Nanjing University of Chinese Medicine, Nanjing 210046, China.
Nanjing University of Chinese Medicine, Nanjing 210046, China.
Bioorg Med Chem. 2018 Aug 7;26(14):3992-4000. doi: 10.1016/j.bmc.2018.06.025. Epub 2018 Jun 18.

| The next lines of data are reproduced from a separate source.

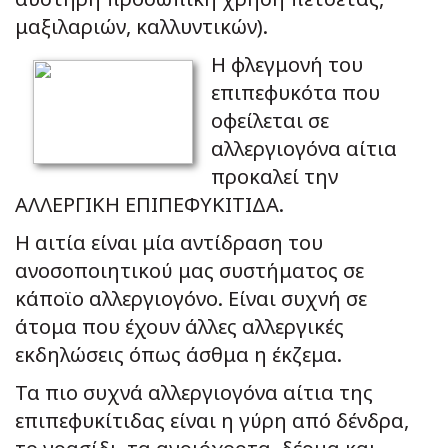
μαξιλαριών, καλλυντικών).
Η φλεγμονή του
επιπεφυκότα που
οφείλεται σε
αλλεργιογόνα αίτια
προκαλεί την
ΑΛΛΕΡΓΙΚΗ ΕΠΙΠΕΦΥΚΙΤΙΔΑ.
Η αιτία είναι μία αντίδραση του
ανοσοποιητικού μας συστήματος σε
κάποϊο αλλεργιογόνο. Είναι συχνή σε
άτομα που έχουν άλλες αλλεργικές
εκδηλώσεις όπως άσθμα η έκζεμα.
Τα πιο συχνά αλλεργιογόνα αίτια της
επιπεφυκίτιδας είναι η γύρη από δένδρα,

Using pyridino[2,3-D]pyrimidine as the core, total 13 pyridino[2,3-D]pyrimidine derivatives with different alkyl substituents at C2 site have been designed and synthesized to search for novel PI3Kα/mTOR dual inhibitors. Most of the target compounds showed potent mTOR inhibition activity with IC values ranging from single to double digit nanomole. Five target compounds exhibited pronounced PI3Kα inhibition activity. In vitro cellular assay indicated that most of the target compounds showed excellent antiproliferative activity, especially 3j whose potency against SKOV3 was 8-fold higher than the positive control AZD8055. In vitro metabolic stability study found that 3j had a comparable stability to that of AZD8055. More importantly, 3j showed better antitumor activity and pharmacokinetic properties in vivo as compared with AZD8055.
以吡啶并[2,3-D]嘧啶为核心,设计并合成了 13 种不同 C2 位取代基的吡啶并[2,3-D]嘧啶衍生物,旨在寻找新型的 PI3Kα/mTOR 双重抑制剂。大多数目标化合物对 mTOR 表现出很强的抑制活性,IC 值范围在单位数到两位数纳摩尔之间。其中 5 种目标化合物对 PI3Kα 表现出明显的抑制活性。体外细胞实验表明,大多数目标化合物表现出优异的抗增殖活性,特别是化合物 3j,其对 SKOV3 的活性比阳性对照药 AZD8055 高 8 倍。体外代谢稳定性研究发现,化合物 3j 的稳定性与 AZD8055 相当。更重要的是,与 AZD8055 相比,3j 在体内表现出更好的抗肿瘤活性和药代动力学特性。